Toni GRAND
Né en France en 1935 - Décédé en 2005
Deux types de surfaces sont mis en parallèle (au sens propre puisque l’œuvre est constituée de deux lignes horizontales parallèles). L’une est une surface réfléchissante, un presque-miroir, une poutrelle d’aluminium. L’autre est une surface colorée du fond de laquelle on voit apparaître une forme allongée, une presque transparence, une enfilade de quatre anguilles recouvertes de résine.

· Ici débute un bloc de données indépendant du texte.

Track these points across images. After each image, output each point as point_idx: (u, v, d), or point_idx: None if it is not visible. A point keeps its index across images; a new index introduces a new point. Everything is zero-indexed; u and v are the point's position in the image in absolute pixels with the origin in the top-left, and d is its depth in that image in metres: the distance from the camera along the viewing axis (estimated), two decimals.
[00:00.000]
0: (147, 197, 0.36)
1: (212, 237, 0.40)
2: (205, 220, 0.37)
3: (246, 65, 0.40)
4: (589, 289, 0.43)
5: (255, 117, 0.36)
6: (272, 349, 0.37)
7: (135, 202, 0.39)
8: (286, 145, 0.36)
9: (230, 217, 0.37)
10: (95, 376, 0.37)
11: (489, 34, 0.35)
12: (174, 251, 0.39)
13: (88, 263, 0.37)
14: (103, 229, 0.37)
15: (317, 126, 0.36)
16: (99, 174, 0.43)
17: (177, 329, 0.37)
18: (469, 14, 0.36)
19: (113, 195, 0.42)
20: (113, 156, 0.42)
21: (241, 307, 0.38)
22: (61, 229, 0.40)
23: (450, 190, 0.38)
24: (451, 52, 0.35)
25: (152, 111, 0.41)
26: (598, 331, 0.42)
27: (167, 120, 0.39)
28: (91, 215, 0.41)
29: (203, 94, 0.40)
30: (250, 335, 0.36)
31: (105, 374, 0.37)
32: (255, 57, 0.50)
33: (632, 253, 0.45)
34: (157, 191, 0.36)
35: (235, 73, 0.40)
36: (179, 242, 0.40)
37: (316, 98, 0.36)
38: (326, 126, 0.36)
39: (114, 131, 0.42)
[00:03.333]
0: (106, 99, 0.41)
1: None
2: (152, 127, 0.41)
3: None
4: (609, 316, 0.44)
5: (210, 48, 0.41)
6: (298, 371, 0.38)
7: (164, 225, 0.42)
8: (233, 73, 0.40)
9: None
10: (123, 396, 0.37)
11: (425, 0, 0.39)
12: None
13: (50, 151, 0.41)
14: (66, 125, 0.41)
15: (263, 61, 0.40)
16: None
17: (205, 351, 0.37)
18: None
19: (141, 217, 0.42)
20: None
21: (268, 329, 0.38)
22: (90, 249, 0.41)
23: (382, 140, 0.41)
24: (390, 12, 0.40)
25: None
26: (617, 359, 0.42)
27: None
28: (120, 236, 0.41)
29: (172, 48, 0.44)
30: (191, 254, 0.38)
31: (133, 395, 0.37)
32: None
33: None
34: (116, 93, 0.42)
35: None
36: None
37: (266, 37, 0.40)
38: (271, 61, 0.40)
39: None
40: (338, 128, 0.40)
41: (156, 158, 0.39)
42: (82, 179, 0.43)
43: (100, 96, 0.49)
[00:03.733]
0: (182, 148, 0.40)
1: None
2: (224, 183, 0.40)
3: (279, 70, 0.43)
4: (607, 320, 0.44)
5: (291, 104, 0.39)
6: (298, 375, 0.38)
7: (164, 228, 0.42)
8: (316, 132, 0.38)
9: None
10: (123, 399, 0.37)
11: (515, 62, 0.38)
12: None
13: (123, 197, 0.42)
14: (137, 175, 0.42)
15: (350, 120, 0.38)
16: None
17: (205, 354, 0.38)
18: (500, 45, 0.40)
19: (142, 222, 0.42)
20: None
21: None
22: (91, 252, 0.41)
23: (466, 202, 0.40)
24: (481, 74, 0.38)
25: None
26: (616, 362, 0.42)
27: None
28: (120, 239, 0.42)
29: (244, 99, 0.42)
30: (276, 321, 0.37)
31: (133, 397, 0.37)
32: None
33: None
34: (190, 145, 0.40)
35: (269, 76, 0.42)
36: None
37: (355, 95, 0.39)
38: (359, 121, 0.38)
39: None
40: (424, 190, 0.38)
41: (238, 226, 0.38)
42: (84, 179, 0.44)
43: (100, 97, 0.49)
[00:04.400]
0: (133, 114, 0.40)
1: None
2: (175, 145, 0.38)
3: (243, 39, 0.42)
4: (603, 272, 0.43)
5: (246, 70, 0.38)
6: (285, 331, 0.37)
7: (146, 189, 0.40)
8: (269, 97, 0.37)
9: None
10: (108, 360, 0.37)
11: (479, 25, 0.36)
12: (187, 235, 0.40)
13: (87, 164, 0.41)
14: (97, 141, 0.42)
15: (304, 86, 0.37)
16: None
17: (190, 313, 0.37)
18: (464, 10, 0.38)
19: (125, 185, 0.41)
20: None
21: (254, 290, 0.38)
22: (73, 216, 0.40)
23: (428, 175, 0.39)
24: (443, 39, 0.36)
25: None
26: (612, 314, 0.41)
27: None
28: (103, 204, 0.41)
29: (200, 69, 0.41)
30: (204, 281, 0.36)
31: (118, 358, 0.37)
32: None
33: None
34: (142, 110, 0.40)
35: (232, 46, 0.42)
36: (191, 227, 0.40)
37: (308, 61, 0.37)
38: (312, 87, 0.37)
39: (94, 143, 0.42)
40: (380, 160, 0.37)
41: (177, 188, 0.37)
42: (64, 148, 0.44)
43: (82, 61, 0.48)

L’aluminium ne montre rien, sinon ce qui est devant : il ne porte aucune image, il ne fait que refléter celle (imparfaite, seulement sous forme d’ombres colorées) du regardeur. En cela, il permet un passage entre l’espace réel et l’espace de l’œuvre, entre ce qui est devant et ce qui est dedans. Or, ce qui est dedans est visible dans la ligne supérieure, à travers la couche de résine. La matière translucide a un autre pouvoir, elle permet de voir ce qui est dedans sous l’apparence de ce qui est en surface. Nous ne sommes pas là dans la représentation mais dans une présence différée. Les poissons dont nous devinons les formes et les couleurs à travers la résine sont là tout en étant ailleurs, devant nous et pourtant dans une pseudo-image. Ils sont à portée de notre main et pourtant hors contact. L’enrobage de résine agit sur eux comme une seconde peau – à la fois proximité et barrière – et possède la même ambigüité quant à son apparence. Sa couleur et son relief sont intimement liés à ce qui est dessous. Comme une peau varie selon l’âge, l’état de santé, les émotions, les veines ou les muscles qu’elle recouvre, la résine apporte autant qu’elle subit la couleur. Sa teinte gris plombé, avec des épaisseurs jaunâtres, n’est ni tout à fait la sienne propre, ni tout à fait celle des anguilles. En outre, un poisson est peut-être le corps dont le contact nous est le plus désagréable, sans doute parce que le plus étranger et la résine reconduit la viscosité lisse de leur peau.
Les quatre poissons restent ainsi enfermés comme les organismes préhistoriques dans l’ambre. Derrière cette gangue, c’est un cadavre réel qui est exposé et la pellicule de résine est tout ce qui nous sépare de la puanteur de la pourriture. C’est pourquoi Toni Grand parle « d’un moment de décomposition qui dure »1. Initialement, une telle utilisation de poissons morts n’est pourtant pas chargée d’intentions morbides ou sentimentales. L’artiste y a seulement recours en tant que matériau mais le résultat, même non programmé, est bien là.
« Dans les structures avec pierre et os, ou os seuls, ceux-ci équivalent la pierre, dans la froideur minérale, et en même temps sont autre chose pour nous, pour nos sentiments. Cela dérange quoi en nous ?2 ». Sans doute cela révèle-t-il seulement que la sculpture, plus que toute autre pratique, entretient une relation étroite avec la mort. Si la peinture et la photographie témoignent d’une absence, la sculpture nous met en présence d’un corps. Qu’il soit réel, représenté ou même abstrait, il partage notre espace et menace de nous toucher.
Karim Ghaddab
1- Toni Grand, cité par Yves Michaud, in Toni Grand, Centre Georges Pompidou, coll. Contemporains, Paris, 1986, p99.
2- Toni Grand, entretien avec Catherine David et Alfred Pacquement, idem, p50.